Nowadays, there is a big variety of tools that can help you make your advanced product feed – for example, DataFeedWatch, Lengow, Wakeupdata.
The comfort of the interface and the many functions allow the creation of additional fields and the expansion of current fields of your product feed without help from a developer.
2. The Structure of Google Shopping Campaigns
The following describes several approaches and the logic behind them so that you can better understand which approach may work better for your particular needs. – Test both Smart Shopping Campaigns or 1-3 Smart Shopping Campaigns at the same time. A Smart Shopping Campaign is the simplest way to launch your first Shopping Campaign and gives you an opportunity to use machine learning to improve your results.
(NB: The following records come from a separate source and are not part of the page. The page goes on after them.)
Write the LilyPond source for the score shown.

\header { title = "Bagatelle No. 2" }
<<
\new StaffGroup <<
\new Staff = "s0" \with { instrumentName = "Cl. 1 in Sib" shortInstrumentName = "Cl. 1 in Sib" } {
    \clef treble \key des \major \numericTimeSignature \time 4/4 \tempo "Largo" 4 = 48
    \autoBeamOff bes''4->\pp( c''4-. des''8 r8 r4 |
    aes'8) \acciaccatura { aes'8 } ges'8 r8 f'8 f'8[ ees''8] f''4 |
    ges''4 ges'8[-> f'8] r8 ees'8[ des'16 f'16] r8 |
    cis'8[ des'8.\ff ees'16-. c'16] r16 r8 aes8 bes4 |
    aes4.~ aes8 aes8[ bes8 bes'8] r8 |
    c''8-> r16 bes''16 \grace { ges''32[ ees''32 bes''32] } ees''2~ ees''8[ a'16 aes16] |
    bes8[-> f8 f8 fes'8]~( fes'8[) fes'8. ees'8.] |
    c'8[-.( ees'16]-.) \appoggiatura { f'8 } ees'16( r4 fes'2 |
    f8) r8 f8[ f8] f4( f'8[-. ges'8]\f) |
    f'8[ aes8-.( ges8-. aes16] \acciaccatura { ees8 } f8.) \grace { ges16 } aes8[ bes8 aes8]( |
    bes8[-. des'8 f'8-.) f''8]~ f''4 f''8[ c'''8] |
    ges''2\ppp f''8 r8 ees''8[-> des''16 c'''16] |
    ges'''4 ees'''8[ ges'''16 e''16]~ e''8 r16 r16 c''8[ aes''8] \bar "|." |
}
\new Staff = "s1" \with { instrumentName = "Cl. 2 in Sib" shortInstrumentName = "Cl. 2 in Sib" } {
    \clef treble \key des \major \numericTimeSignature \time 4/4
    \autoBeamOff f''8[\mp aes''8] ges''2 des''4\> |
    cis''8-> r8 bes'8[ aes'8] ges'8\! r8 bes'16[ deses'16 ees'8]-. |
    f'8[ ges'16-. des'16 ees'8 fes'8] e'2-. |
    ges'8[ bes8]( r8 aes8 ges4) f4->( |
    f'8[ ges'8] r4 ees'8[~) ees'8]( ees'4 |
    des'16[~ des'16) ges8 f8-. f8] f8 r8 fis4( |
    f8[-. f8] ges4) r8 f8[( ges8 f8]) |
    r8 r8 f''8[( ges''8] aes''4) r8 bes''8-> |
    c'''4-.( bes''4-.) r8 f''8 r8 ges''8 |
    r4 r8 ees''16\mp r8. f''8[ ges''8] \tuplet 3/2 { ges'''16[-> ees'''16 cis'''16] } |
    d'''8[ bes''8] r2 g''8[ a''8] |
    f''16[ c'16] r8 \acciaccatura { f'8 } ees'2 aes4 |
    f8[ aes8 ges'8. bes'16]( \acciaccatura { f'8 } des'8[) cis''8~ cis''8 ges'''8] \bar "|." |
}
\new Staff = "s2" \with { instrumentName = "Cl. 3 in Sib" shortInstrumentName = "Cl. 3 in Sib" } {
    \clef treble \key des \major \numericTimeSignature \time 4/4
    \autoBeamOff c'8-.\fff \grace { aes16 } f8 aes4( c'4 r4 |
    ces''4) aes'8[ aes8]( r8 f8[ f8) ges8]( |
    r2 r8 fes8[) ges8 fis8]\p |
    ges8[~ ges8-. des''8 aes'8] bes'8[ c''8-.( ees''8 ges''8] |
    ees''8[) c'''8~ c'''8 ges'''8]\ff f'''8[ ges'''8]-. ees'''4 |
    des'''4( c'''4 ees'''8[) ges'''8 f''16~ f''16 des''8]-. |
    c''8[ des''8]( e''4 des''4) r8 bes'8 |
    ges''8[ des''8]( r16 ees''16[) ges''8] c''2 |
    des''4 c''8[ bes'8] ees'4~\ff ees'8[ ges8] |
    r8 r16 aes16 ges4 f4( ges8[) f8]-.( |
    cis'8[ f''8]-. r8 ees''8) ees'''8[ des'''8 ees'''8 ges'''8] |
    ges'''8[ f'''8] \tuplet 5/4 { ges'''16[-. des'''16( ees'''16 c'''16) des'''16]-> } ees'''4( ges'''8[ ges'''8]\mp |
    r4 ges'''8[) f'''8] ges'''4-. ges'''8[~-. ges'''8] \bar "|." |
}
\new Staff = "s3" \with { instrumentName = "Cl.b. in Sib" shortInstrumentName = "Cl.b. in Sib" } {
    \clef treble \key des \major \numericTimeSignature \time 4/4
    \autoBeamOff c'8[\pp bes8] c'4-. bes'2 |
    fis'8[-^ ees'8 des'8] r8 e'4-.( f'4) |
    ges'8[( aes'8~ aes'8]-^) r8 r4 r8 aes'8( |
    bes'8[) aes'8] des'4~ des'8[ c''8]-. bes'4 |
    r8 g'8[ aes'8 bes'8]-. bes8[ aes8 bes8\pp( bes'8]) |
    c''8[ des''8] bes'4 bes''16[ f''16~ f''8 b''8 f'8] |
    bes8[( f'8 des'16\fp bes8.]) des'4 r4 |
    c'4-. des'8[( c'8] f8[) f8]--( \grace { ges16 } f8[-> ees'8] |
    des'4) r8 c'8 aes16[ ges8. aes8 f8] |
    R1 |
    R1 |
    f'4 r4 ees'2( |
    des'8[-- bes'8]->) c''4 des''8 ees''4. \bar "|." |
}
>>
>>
At the same time, in case you have a large variety of products with different price ranges, Smart Shopping can be unprofitable in terms of ROAS as this campaign type may push your cheap products more than your more expensive products.
If this is the case, you can simply divide your products and split them between 2-3 (etc.) Smart Shopping Campaigns.
This will help to gain more control over the budget, so that you can, for example, set a lower budget for the campaign where you advertise your cheap products and a higher budget for the campaign with your top products. – Test Low / High Structure. When you use this approach, you will run two Shopping campaigns at the same time. For one of your Shopping campaigns, you should set high priority and run it with super-lower bids and a high budget as well as exclude brand traffic from it. For your other Campaign, you should set low priority, high bids, and even higher budget as here, you’ll obtain most of your relevant traffic, for example when someone searches for your brand or the brands you promote. In this way you won’t miss most of the auctions but will be more flexible to show Ads for your relevant search queries with higher bids rather than overspending when someone is searching for something by using really broad search terms.
3. Make sure that you spend budget in a smart way and achieve good coverage of your TOP segments
There are two simple ways how you can achieve this:
1) Increase bids for product groups with the highest conversion rate and high IS lost because of their rank.
The problem is that sometimes, more aggressive bidding can lead to increased traffic from general search terms while your primary search terms will still have high impression share loss because of their low rank. That is why we are usually increasing bids for product groups that yielded good results.
2) Reallocate traffic to products that are yielding better results by checking the reports of product groups.
It is quite common that people don’t really buy products they clicked but choose something different from your website. So, checking the product report inside your campaign can show you if there are any products you should move to a separate TOP Campaign.
3) Use negatives in Shopping Campaigns.
When a search term has a low conversion rate in the “High” campaign, add it as a negative keyword inside this campaign. If it does not convert into “Low”, add it as a negative keyword on a shared library level.
Importantly, in case you found some irrelevant searches and need to exclude this traffic completely, you should add them as negatives, but make sure you excluded them from the following two campaigns: Low and High (as well as on a shared library level). If you exclude this traffic from High only, this may still cause a problem for your other campaign.